* Prompt A: From the issue on Modelica.Constants, reproduce the stretch from "Check usage of" through "to inform users.".
* Prompt B: According to the issue on Modelica.Constants, what do these constants refer to?
* Prompt C:
Decide whether each statement agrees with the issue on Modelica.Constants. Answer yes or no for each, quoting the deciding words.
(i) Tool vendors are expected to supply their own implementation of the constants.
(ii) Using these constants for comparison is correct in every case.
(iii) Testing showed bad consequences of the changes throughout the MSL.

* Excerpted passage:

Check usage of Modelica.Constants.{eps, inf, small}
Since the definitions of Modelica.Constants.{eps, inf, small} has changed, the usage of these constants has to be checked in the MSL. These constants are referring to ModelicaServices, where only a suggestion is provided. Tool vendors are supposed to provide their own implementation according to the above mentioned definition. In some cases, using these constants for comparison is correct. @HansOlsson you explained an example - could you shortly describe it here? In other cases, using these constants for comparison is dangerous with respect to giving different results with different tools. However, we should provide a note in the documentation of Modelica.Constants to inform users.
@AHaumer, based on our testing there were apparently no bad consequences of those changes in the MSL, except the Spice3 case discussed in #13010, which can be considered as a tool issue (kind of).

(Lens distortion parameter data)
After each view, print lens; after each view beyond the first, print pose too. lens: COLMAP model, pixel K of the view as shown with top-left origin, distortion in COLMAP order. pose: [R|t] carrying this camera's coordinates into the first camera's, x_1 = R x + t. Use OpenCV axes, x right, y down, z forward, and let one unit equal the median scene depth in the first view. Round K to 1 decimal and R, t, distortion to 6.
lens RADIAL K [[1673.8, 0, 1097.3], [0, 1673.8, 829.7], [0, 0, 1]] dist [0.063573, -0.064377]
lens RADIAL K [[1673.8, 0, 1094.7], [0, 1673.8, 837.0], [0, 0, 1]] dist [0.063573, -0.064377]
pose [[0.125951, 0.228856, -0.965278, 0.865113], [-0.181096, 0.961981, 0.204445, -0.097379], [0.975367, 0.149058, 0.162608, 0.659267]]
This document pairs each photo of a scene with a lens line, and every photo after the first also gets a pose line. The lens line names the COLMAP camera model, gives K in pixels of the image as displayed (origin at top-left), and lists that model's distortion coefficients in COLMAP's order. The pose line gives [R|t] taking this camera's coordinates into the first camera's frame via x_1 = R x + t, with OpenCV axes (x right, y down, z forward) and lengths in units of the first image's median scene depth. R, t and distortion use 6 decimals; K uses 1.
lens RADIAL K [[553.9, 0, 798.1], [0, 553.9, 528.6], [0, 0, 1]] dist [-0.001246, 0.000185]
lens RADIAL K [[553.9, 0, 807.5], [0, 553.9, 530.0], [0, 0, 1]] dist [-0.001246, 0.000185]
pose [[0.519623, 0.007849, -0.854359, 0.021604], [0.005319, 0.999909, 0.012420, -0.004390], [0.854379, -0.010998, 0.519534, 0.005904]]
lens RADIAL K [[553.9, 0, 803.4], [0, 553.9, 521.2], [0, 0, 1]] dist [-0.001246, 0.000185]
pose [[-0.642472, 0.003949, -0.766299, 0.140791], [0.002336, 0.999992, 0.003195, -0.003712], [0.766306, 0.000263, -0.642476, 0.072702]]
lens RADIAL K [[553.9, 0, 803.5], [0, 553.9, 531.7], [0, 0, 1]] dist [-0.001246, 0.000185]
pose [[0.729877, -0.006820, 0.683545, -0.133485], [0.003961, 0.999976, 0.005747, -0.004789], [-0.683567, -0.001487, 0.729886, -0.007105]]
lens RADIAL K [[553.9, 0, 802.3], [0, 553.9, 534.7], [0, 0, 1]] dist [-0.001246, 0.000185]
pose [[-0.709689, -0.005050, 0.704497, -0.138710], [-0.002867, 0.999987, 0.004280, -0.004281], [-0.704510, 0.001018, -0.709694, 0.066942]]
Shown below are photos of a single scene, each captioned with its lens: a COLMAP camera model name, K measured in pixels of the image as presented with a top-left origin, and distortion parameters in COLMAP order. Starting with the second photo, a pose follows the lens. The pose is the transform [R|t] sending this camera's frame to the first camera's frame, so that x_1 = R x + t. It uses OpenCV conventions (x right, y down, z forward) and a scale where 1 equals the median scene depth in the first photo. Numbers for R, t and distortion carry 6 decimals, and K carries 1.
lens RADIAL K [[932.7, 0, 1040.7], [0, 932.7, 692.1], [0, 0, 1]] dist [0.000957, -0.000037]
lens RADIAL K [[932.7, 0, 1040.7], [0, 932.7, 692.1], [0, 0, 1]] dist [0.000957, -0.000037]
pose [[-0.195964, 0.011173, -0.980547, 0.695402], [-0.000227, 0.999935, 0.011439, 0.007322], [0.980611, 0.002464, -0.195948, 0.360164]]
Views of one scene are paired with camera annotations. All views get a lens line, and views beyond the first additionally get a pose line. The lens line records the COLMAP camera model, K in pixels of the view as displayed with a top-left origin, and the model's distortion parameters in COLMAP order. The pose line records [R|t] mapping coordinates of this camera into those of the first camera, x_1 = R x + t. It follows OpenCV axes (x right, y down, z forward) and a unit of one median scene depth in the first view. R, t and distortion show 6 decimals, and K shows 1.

* Answer space A:
Check usage of Modelica.Constants.{eps, inf, small}
Since the definitions of Modelica.Constants.{eps, inf, small} has changed, the usage of these constants has to be checked in the MSL. These constants are referring to ModelicaServices, where only a suggestion is provided. Tool vendors are supposed to provide their own implementation according to the above mentioned definition. In some cases, using these constants for comparison is correct. @HansOlsson you explained an example - could you shortly describe it here? In other cases, using these constants for comparison is dangerous with respect to giving different results with different tools. However, we should provide a note in the documentation of Modelica.Constants to inform users.

* Answer space B: ModelicaServices, where only a suggestion is provided.

* Answer space C:
(i) Yes: "Tool vendors are supposed to provide their own implementation according to the above mentioned definition."
(ii) No: "In other cases, using these constants for comparison is dangerous with respect to giving different results with different tools."
(iii) No: "there were apparently no bad consequences of those changes in the MSL, except the Spice3 case discussed in #13010"